The October Manifesto and the Fundamental Laws

The October Manifesto

Bearded man  in formal dress
Sergei Witte was the author of the October Manifesto

Sergei Witte was an influential policy maker. He persuaded the Tsar to pass his October Manifesto. Issued in 1905, it promised significant political reform, although most of these promises were open to interpretation:

  • A Duma (elected national parliament) was to be set up. No law was to be passed unless approved by the Duma.
  • Censorship would be loosened and more freedom of speech encouraged.
  • The people would have more rights to gather together for discussions and meetings

Reaction to the manifesto

Reaction from political groups was varied. Liberals were satisfied with the level of reform in the Manifesto. Kadets (rich peasants) wanted reform to go further. They wanted a written constitution and guarantees of a constituent assembly. The Social Revolutionaries (SRs) were critical of the Manifesto, as were the Bolsheviks and Mensheviks. It did not give any more power to the peasants or workers.

As a response to the 1905 Revolution, the October Manifesto succeeded in dividing the opposition, making the Tsar's grip on power more secure.

The new government

As a result of the October Manifesto and the promise of a constitutional monarchy, a new government structure was adopted. The Tsar remained as head of the government, but was aided by three permanent political bodies

The Council of Ministers was the most powerful of these. It was effectively the Tsar's advisors, elected by and answerable only to him. They created law.

The State Council, chosen by both the Tsar and the Zemstva, approved law created by the Council of Ministers.

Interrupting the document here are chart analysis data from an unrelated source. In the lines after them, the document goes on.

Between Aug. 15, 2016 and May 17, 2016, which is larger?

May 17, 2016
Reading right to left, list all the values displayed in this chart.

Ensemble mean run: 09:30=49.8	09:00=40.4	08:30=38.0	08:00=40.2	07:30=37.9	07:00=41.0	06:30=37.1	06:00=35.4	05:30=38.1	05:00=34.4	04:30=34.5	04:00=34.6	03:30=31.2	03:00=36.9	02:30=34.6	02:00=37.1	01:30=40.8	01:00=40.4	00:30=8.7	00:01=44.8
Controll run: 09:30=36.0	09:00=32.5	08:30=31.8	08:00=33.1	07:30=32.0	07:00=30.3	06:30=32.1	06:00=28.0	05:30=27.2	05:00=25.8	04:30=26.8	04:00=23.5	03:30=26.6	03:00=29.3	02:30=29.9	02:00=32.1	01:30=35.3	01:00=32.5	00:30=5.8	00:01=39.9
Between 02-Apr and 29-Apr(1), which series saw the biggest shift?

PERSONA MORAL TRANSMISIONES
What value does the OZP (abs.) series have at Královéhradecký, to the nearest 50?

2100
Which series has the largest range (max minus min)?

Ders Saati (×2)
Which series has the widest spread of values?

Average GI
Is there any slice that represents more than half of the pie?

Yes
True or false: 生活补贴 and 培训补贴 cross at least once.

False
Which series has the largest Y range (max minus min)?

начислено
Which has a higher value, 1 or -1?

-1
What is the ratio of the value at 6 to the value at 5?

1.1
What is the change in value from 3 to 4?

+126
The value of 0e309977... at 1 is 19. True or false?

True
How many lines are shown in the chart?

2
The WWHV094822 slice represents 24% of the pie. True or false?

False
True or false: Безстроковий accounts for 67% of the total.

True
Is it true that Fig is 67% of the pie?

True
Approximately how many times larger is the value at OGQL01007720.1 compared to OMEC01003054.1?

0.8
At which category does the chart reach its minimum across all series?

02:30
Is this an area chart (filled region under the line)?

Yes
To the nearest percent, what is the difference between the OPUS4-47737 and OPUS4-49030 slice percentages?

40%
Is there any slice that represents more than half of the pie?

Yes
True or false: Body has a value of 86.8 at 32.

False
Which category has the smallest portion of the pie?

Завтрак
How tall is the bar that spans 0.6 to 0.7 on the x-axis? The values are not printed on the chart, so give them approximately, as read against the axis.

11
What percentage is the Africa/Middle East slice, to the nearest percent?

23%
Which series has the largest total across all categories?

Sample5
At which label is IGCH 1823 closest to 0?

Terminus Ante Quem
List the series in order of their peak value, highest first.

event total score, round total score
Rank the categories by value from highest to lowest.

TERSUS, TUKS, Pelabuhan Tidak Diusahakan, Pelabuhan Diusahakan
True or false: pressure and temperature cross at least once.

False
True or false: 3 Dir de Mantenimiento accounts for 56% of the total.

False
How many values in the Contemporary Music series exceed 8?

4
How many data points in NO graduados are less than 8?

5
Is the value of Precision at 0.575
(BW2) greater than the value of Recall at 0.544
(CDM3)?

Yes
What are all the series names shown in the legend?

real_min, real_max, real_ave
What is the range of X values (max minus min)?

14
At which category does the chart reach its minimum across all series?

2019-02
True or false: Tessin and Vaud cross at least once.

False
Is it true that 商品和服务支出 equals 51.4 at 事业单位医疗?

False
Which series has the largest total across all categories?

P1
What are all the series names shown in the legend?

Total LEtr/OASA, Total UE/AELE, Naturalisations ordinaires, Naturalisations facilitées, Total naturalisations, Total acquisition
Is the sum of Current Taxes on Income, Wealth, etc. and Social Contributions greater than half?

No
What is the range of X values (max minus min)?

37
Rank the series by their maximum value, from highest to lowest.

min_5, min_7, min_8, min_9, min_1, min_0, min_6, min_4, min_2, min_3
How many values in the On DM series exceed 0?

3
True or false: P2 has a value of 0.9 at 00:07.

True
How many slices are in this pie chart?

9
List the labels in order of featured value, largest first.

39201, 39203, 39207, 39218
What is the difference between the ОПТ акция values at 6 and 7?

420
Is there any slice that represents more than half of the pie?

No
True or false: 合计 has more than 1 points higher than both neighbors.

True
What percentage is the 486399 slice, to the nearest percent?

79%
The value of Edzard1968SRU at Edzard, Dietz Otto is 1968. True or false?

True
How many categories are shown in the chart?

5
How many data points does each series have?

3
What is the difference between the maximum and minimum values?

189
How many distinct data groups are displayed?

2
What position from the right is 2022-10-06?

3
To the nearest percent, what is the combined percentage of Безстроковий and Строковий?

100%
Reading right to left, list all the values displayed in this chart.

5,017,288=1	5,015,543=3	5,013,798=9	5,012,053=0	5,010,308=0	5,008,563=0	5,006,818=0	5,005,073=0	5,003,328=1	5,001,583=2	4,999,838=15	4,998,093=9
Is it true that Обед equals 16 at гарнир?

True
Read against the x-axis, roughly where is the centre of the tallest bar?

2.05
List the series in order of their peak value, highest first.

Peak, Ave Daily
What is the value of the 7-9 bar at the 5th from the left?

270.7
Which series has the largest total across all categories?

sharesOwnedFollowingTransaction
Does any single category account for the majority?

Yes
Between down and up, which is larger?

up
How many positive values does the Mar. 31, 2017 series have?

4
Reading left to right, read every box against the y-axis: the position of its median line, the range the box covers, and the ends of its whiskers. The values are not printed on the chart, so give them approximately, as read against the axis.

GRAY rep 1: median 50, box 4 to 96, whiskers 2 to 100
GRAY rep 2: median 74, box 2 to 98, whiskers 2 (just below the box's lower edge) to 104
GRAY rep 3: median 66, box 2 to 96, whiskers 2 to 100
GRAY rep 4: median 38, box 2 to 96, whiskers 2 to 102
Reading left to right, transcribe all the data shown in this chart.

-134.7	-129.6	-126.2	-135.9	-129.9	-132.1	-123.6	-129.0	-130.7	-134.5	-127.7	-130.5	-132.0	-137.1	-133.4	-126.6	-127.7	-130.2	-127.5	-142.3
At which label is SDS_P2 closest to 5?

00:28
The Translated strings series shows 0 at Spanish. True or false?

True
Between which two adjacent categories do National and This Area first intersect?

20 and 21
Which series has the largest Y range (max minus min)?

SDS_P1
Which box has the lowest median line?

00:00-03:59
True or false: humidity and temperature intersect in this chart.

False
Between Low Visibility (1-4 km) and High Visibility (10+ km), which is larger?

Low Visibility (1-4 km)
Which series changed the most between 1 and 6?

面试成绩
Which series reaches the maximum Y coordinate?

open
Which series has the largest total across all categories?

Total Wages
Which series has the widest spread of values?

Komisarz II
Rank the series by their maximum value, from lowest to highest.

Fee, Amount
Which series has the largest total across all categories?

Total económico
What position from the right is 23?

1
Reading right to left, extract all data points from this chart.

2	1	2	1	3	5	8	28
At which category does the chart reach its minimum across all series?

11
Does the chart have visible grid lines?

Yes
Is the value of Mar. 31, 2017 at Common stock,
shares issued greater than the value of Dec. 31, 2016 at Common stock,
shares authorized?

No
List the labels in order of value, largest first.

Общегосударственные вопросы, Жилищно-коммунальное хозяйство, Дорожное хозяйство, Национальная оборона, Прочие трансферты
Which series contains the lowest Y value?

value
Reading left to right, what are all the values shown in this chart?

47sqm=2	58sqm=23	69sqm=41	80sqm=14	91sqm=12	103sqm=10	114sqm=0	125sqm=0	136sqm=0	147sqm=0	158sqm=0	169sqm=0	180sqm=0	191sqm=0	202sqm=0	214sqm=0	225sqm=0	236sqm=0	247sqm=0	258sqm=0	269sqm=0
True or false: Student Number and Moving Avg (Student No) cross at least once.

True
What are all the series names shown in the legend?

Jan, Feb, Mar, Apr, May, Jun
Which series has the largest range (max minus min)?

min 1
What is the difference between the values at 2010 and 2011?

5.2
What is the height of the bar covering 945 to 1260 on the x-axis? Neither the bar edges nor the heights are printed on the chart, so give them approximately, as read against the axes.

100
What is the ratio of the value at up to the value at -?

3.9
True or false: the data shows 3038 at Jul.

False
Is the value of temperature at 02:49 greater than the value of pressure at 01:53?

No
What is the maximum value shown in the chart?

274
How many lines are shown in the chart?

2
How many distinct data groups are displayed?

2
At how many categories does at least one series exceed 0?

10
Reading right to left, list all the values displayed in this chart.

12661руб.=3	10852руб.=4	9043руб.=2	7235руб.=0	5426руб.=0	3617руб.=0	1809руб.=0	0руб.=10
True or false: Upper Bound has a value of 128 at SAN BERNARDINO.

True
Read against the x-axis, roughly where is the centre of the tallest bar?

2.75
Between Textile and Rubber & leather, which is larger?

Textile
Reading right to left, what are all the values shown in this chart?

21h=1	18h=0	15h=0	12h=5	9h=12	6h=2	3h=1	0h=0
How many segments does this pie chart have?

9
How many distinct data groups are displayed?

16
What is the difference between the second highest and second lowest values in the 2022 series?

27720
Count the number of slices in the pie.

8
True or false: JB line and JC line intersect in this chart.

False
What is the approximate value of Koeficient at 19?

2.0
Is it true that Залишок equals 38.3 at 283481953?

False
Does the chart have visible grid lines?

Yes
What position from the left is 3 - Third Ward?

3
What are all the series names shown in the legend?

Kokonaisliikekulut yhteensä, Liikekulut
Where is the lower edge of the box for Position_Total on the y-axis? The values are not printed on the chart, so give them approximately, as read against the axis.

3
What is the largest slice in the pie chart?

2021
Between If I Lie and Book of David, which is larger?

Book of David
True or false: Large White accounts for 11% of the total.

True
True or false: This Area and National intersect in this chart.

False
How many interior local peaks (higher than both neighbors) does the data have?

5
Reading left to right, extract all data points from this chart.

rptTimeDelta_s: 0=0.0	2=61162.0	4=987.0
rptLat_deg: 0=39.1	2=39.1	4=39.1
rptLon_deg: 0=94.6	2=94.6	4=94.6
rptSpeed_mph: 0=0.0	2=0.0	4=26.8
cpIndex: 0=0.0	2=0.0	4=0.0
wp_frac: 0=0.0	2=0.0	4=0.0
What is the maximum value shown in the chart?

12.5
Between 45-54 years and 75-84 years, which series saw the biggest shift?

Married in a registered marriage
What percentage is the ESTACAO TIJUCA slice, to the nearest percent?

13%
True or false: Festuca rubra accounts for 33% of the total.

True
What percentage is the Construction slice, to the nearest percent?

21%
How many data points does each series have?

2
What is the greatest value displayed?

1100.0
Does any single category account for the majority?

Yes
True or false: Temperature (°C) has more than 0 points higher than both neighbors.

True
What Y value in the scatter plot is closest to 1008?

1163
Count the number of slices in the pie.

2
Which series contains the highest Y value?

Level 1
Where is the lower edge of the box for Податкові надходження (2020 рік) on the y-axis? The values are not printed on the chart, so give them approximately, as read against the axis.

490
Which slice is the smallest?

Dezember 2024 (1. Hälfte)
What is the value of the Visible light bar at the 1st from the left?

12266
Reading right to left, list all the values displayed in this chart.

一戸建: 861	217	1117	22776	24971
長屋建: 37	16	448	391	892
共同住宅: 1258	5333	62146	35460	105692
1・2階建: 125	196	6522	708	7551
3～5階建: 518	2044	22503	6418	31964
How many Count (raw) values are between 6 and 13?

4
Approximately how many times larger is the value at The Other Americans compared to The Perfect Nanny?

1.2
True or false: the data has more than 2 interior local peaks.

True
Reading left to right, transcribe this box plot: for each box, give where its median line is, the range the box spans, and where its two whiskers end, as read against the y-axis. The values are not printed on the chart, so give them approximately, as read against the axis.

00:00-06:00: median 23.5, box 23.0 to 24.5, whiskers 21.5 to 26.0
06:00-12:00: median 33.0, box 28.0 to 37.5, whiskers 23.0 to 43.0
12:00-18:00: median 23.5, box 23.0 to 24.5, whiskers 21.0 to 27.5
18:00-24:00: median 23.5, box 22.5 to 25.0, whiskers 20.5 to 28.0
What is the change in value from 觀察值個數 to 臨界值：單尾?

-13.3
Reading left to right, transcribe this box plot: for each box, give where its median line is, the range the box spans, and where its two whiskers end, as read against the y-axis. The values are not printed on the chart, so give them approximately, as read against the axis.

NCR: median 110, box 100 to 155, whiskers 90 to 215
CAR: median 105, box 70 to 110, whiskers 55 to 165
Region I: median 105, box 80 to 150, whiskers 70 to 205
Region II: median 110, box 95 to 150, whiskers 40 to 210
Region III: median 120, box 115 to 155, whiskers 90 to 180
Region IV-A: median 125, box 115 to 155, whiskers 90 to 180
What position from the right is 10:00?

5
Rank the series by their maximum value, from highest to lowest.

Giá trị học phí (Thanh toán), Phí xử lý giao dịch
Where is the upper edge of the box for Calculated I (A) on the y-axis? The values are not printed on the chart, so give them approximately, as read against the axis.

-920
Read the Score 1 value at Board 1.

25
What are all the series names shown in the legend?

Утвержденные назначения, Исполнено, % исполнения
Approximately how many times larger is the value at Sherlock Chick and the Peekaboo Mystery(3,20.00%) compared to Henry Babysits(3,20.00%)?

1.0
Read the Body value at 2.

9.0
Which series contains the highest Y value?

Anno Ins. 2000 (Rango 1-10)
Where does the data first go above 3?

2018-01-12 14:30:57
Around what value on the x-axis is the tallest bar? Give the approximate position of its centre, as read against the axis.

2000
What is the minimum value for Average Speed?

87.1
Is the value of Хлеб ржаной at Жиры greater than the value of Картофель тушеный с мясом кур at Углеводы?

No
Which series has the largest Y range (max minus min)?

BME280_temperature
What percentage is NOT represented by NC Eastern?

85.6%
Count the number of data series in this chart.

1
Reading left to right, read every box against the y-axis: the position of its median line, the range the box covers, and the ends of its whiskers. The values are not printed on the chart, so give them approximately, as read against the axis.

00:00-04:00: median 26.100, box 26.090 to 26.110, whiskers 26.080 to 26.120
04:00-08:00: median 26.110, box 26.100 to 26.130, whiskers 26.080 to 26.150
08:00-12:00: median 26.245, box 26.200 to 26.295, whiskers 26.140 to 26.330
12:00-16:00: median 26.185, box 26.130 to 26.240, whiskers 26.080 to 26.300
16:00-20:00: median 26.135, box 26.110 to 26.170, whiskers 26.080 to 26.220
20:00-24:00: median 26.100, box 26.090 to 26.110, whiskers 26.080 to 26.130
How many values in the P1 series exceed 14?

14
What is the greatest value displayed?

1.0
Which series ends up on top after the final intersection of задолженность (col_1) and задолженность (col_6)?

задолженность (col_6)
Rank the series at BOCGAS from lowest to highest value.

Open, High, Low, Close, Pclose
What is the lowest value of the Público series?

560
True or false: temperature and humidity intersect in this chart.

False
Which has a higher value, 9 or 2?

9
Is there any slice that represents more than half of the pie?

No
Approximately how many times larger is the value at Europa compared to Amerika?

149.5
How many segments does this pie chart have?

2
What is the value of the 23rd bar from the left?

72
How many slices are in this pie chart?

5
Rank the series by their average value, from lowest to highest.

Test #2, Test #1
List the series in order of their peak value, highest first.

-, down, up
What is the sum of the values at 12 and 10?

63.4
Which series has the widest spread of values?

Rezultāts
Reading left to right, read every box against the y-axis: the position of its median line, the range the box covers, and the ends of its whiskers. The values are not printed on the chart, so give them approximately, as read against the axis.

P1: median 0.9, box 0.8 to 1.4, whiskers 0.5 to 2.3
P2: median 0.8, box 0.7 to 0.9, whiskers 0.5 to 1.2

The Duma, voted for by the male electorate would also have to approve laws created.

The Fundamental Laws

Passed in April, 1906, the Fundamental Laws were an edict from the Tsar. They confirmed the October Manifesto but also asserting the Tsar’s powers over the Duma:

  • the right to rule independently of the Duma when it was not in session.
  • the right to dissolve (close) the Duma at any point.
  • power to change the electoral system.
  • power to appoint ministers he wanted to the Council.
  • sole commander of the army and navy, giving him military power to crush any uprising

With the Fundamental Laws, the Tsar regained his position as supreme leader.